Джек, несмотря на свою поглощенность Мелли, не сдержал вопроса:
— О вторжении куда?
— В Брен, куда же еще, — пожал плечами травник.
— Что значит «куда же еще»? Почему не в Королевства? Почему не в Халькус, где бесчинствует Кайлок?
— Потому что Брен скоро достанется Кайлоку.
У Джека дрожь прошла по спине.
— Я думал, что брак герцога этому помешает.
— Но Кайлок все-таки женится на Катерине, — нашелся Тихоня. — А Высокий Град не склонен миндальничать, когда речь идет о войне.
Он лгал. Джека вновь охватил гнев. Тихоня что-то скрывает, держит его за дурака.
— Что произошло между Мелли и герцогом?
Тихоня мялся.
— Джек, у меня есть причина не говорить тебе этого…
— Я хочу знать правду.
— Ты еще не готов к тому, чтобы мчаться в Брен. Твое учение только еще началось.
Джек подвинулся к двери.
— Ты мне не сторож, Тихоня. Я сам распоряжаюсь своей жизнью и никому не позволю решать, что мне можно слышать, а что нет. — Джек весь дрожал, сотрясаемый гневом, и не старался сдерживаться. — Или ты скажешь мне, что случилось с Мелли, или, Борк мне свидетель, я сейчас выйду в эту дверь и сам все узнаю.
— Джек, ты не понимаешь… — вскинул руку Тихоня.
Джек взялся за щеколду.
— Нет, это ты не понимаешь. Я сыт ложью по горло, она лишила меня всего, чем я обладал, — меня тошнит от нее. И нынешняя ложь переполнила чашу.
Джек видел перед собой прожженных лжецов — Тариссу, Роваса и Магру. Даже родная мать обманывала его. Неизвестно еще, кто хуже: те, что лгут в глаза, вроде Роваса или Тариссы, или те, что таят правду про себя, вроде матери и Тихони. Джек стукнул кулаком по щеколде. Одни других стоят.
— Джек, не уходи! — крикнул травник, бросаясь к нему. — Я все тебе расскажу.
— Поздно, Тихоня, — сказал Джек, открыв дверь. — Навряд ли я теперь тебе поверю.
Он вышел под теплый летний дождь и захлопнул дверь за собой. Если повезет, он доберется до Анниса еще засветло.

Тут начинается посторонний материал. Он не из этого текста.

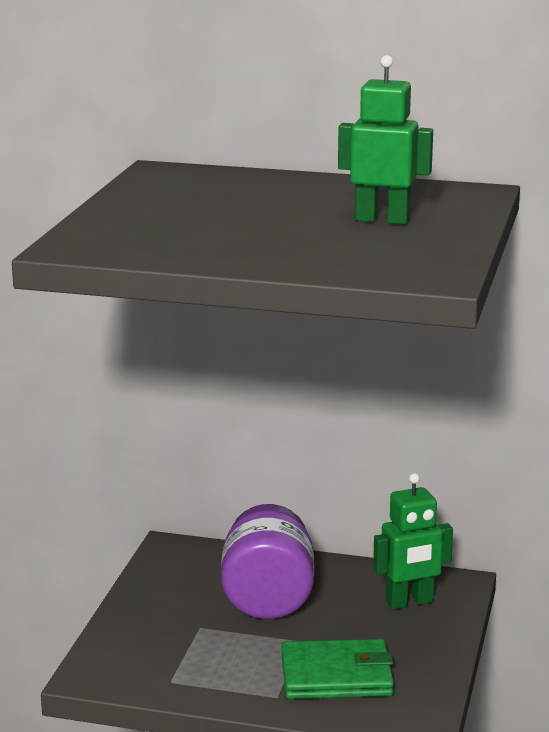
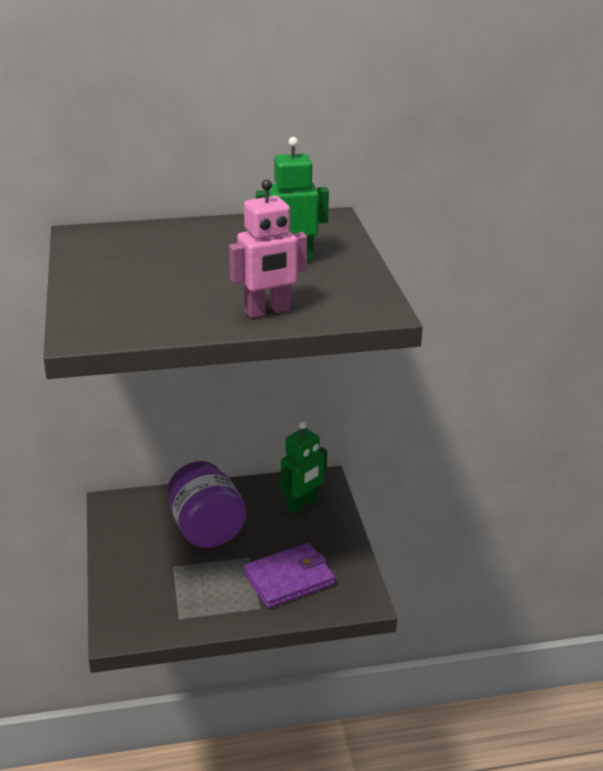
camera: 25 degrees left, 10 degrees up
green wallet [281,639,394,699] -> purple wallet [243,543,335,608]
none -> pink robot [229,179,307,318]

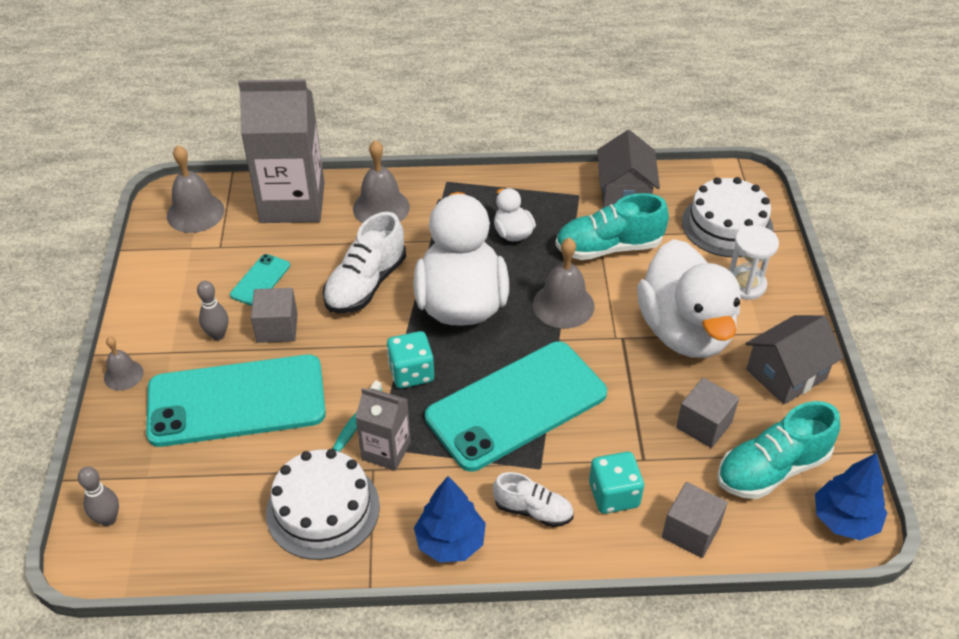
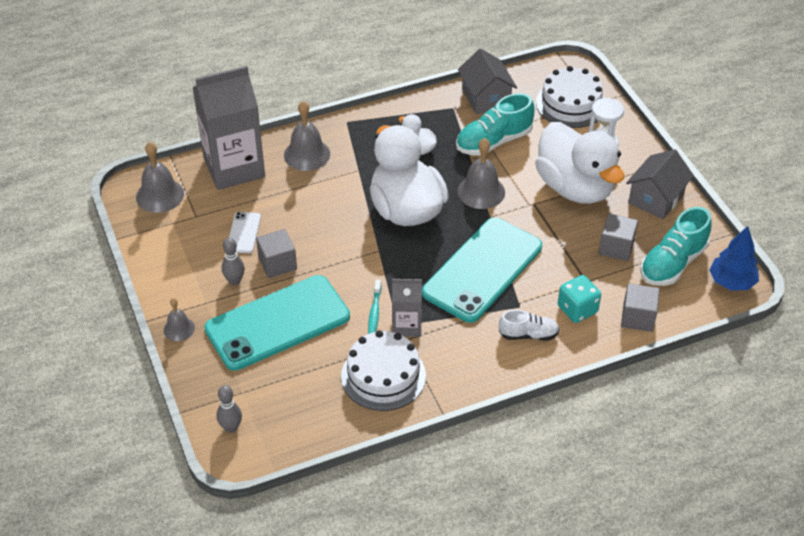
camera: 20 degrees left, 0 degrees up
turquoise phone [230,254,290,306] -> white phone [229,212,261,253]
white shoe [323,212,406,314] -> none
turquoise dice [387,331,434,388] -> none
blue tree [414,476,486,563] -> none

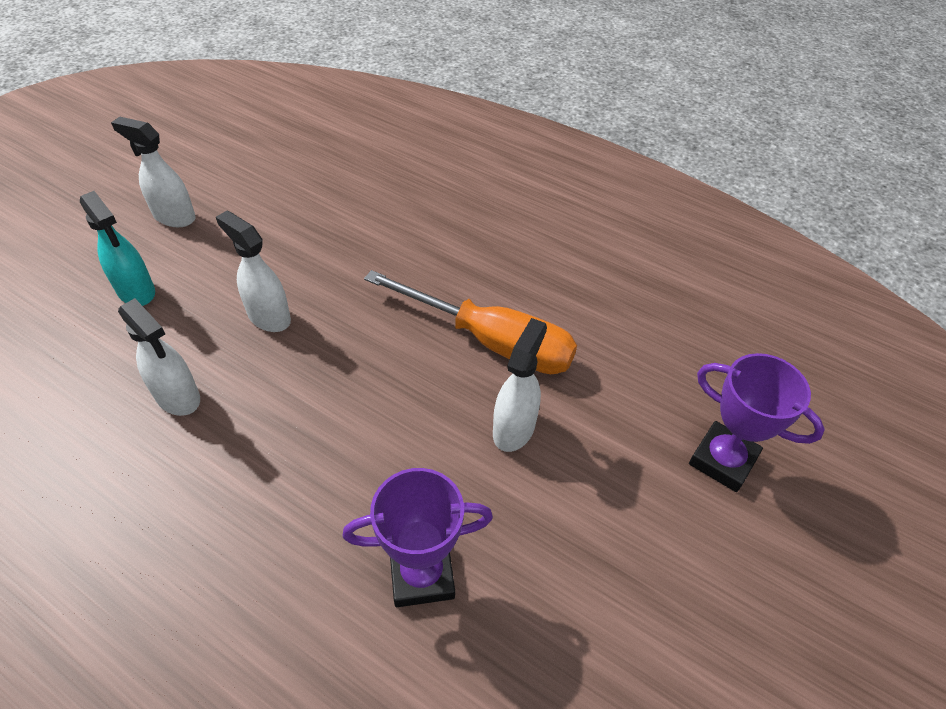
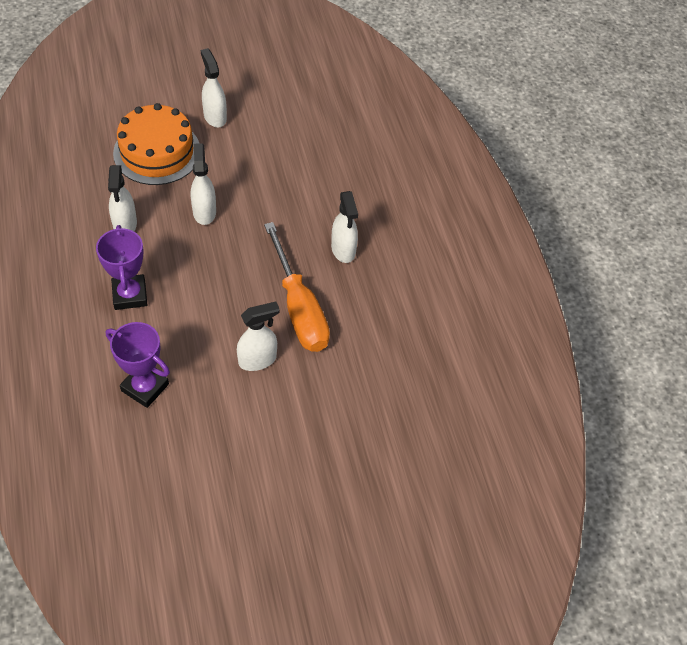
camera: 40 degrees right, 5 degrees up
turquoise spray bottle [80,191,155,306] -> orange cake [113,103,199,185]
purple trophy [689,353,825,492] -> purple trophy moved to [96,225,147,310]
none -> white spray bottle [331,191,358,263]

Тавалиск только что вернулся из своей счетной палаты, где считал деньги. Это занятие всегда его успокаивало. Золото что мягкая подушка — всегда смягчит удар, куда бы ты ни упал. Золотая казна, можно сказать, заменяла архиепископу семью: она всегда безотказно утешала его, не задавала вопросов и не обманывала — к тому же она никогда не умрет и не оставит его без помощи.
Единственного своего родного человека, мать, Тавалиск вспоминал без особой нежности. Она, конечно, произвела его на свет, но плохо выбрала место и обстоятельства, чтобы это совершить.
Он родился в силбурском приюте для нищих, и первое его воспоминание было о том, как умирала свинья его матери. Она лежала на камыше среди собственных нечистот и подыхала, не желая более жить. Тавалиск помнил, как рылся в грязи, собирая ей желуди, но животное отказывалось от них. Оно просто лежало в своем углу, не издавая ни звука. Тавалиск любил свинью, но, видя, что она не хочет бороться за жизнь, возненавидел ее. Он вышиб из нее дух кирпичом-грелкой, который стащил из очага. Даже в столь нежном возрасте, когда у него еще не все зубы прорезались, он уже знал, что каждое живое существо может рассчитывать только на себя. А свинья, как и мать, этого не понимала.
Когда свинья околела, им пришлось съесть ее зараженное мясо. Ниже и беднее их с матерью не было никого. Все их имущество состояло из той одежды, что на них, мешка с репой да пары оловянных ложек. Ножа у них не было, и мать потащила околевшую свинью к мяснику. Тот взял за разделку всю тушу, оставив им только голову. Тавалиск как сейчас помнил слова этого мясника: тот втирал свиную кровь в свои усы, чтобы они стояли торчком, и предлагал отдать им немного мяса, если мать переспит с ним. Тавалиск до сих пор не мог простить матери, что она отказала: иначе они ели бы котлеты, а не только язык.